The Bombay High Court ("Court") on November 28, 2019, in the case S. Satyanarayana & Co. v. West Quay Multisport Private Limited, passed an order clarifying that, if an arbitration agreement specifies a state where the arbitration shall take place, stamp duty of that state shall be applicable on that arbitration agreement.
In the present matter, West Quay Multisport Private Limited ("West Quay") was awarded a works contract in 2012 by Vishakhapatnam Port Trust for development of a berth at Vishakhapatnam. West Quay entered into two contracts dated December 05, 2012, with S. Satyanarayana & Co. ("Satyanarayana"), appointing them as the sub-contractor for the above assignment.
The agreement was signed by West Quay in Mumbai and by Satyanarayana in Vishakhapatnam and was formally executed in Vishakhapatnam. However, Clause 55.2 of both contracts specified the arbitration clause and stated Mumbai as place of arbitration, in the event there was any dispute. In 2015, dispute arose between the two parties and Satyanarayana invoked arbitration and called upon West Quay to nominate its arbitrator. West Quay failed to appoint its arbitrator, thereupon, Satyanarayana filed an arbitration petition under Section 11 of the Arbitration and Conciliation Act, 1996.
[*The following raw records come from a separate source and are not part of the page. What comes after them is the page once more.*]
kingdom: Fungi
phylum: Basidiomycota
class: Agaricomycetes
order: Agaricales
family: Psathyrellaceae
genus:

Arguments on behalf of West Quay
West Quay did not argue on the validity of the arbitration clause, however, they argued that since the arbitration clause requires arbitration to be conducted in Mumbai, Maharashtra Stamp Act 1958 shall apply on this agreement. West Quay relied on the Supreme Court judgment in Garware Wall Ropes Ltd. v. Coastal Marine Constructions & Engineering Ltd. ("Garware case"). In Garware case, the Supreme Court held that an agreement is an indivisible unit. If there is an arbitration clause, then appointment of arbitrator should arise from that clause itself and hence, the document needs to be duly stamped.
West Quay then cited Section 3(b) of the Maharashtra Stamp Act ("Stamp Act") which provides that any instrument which has been executed out of Maharashtra but is related to any matter or thing done or to be done in Maharashtra, then such instrument shall be stamped according to Stamp Act. Further, since arbitration clause is non-severable clause of the agreement, arbitration should be considered as "a thing done or to be done" and must be stamped as per Stamp Act.
Arguments on behalf of Satyanarayana
The Counsel for Satyanarayana stated that they agree with majority of West Quay's contention, except that the term "a thing done or to be done" should not be interpreted broadly. This term has a restricted scope of including only the contract work to be done by the contractor. Arbitration is merely a dispute resolution mechanism and should not form a part of the same.
What did the Court hold?
The Court relied on Garmare case and reiterated that the agreement should be stamped in the State where the arbitration agreement shall take place, if it is not done, then it will result in severing that clause from the rest of the agreement. This would be irrational as arbitration clause is an integral part of the agreement. Further, the Court rejected the argument of Satyanarayana that "a thing done or to be done" should only include contractual obligations of the contractor.
The Court opined that even though linguistic meaning of the phrase would not include arbitration, but since arbitration clause is an integral part of the agreement and appointment of arbitrator should arise from the contract itself, the phrase should include arbitration clause.
The Court also relied on Section 19 of the Stamp Act, which reiterates the position of law stated in Section 3(b) of the Stamp Act, that an agreement signed outside the State must be stamped in that State if reference for a thing done or to be done is made in that particular State. Therefore, the Court held that the agreements in this matter were liable to be stamped in state of Maharashtra as well.
The prevalent approach with respect to stamping of agreements, in India, as per law or in general practice too, has been, to get the agreements stamped where they are executed. However, the Court by this judgment clarifies the applicability of stamp act on the agreements which include any arbitration clause. The agreements will have to be stamped in the state in which arbitration is supposed to be conducted as per the terms of arbitration clause of that agreement.
The Court has provided an excellent interpretation of the precedents and the clause in question to come to this conclusion. The Court clarified the position of law part by part. First of all, they concluded that for the purpose of Arbitration and Conciliation Act, 1996, the agreements need to be duly stamped. Duly stamped means to be stamped according to the law, which means that in this case the agreements shall have been stamped as per Stamp Act.
A problem that this judgment poses is the enforceability of payment of additional stamp duty for arbitration clause. For example, In the event parties execute an agreement at Jaipur but the venue of arbitration is specified as Mumbai, in such a scenario the judgment fails to address the logistical challenges parties might face to pay the proper stamp duty in Mumbai as per the Maharashtra Stamp Act.